On the other hand, conditions such as anxiety, inflammatory bowel disease (IBD) and irritable bowel syndrome (IBS) can also shorten gastrointestinal transit time, which means food doesn't stay in the intestine long enough, preventing the absorption of nutrients and water, which can lead to diarrhea and dehydration.



◆Sweet corn test
Gastrointestinal transit time has a huge impact on human health, but few people know their own gastrointestinal transit time. So Ilott introduces the 'sweet corn test' as a way to check your intestinal motility.

First, you go without corn for 7 to 10 days, then note the date and time and eat a handful of corn kernels. The outer shell of corn is made of a tough fiber called cellulose, but the human body does not have the enzymes or intestinal bacteria to break down cellulose, so

it is eventually excreted in feces while still retaining its shape .

After eating corn, check each time you have a bowel movement to see if there are any corn kernels in your bowel movement, and if so, note the date and time of excretion. By comparing the date and time of eating corn with the date and time of excretion, you can determine how long it takes for the food you ate to be excreted from your mouth.

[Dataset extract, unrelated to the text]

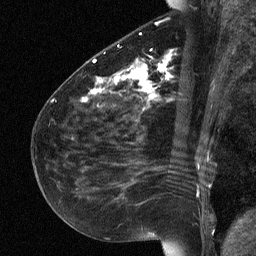
Breast MRI (dynamic contrast-enhanced), one sagittal slice. Slice 30 of 64 in the series (ordered by position). Dynamic contrast-enhanced study with each time point stored as its own series, time point 2 of 3 at this slice position (early post-contrast, ordered by acquisition time). 1.5 T. TE 4.8 ms, TR 27 ms. 2 mm slice thickness. 256 × 256 image matrix, field of view 180 × 180 mm. Patient: female, 51 years. Case-level facts recorded for this patient, not image findings: setting: breast cancer imaged before/during neoadjuvant chemotherapy; receptor status: HR-positive, HER2-negative.
Annotated regions visible in this slice (semi-automatic segmentation, software-assisted and operator-edited):
- analysis volume of interest (the breast-tissue region the enhancement analysis was run in; not a lesion): box from (x=72, y=34) to (x=182, y=118) px
- tumour enhancement mask (voxels above the 90 % enhancement threshold inside the analysis volume of interest): (x=81, y=60)–(x=167, y=102)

If it takes less than 12 hours for corn to be excreted, your gastrointestinal transit time is too short, and if it takes more than 48 hours, your gastrointestinal transit time is too long. If your gastrointestinal transit time is consistently short, you should see a doctor to find out the underlying cause. On the other hand, if your gastrointestinal transit time is consistently too long but you don't have any additional gastrointestinal symptoms such as bloating or abdominal pain, you may be able to improve your condition by eating more fruits and vegetables to increase the dietary fiber that feeds your gut bacteria, drinking more water, and exercising. 'Eating a balanced diet will keep your gut moving and healthy,' said Aylott.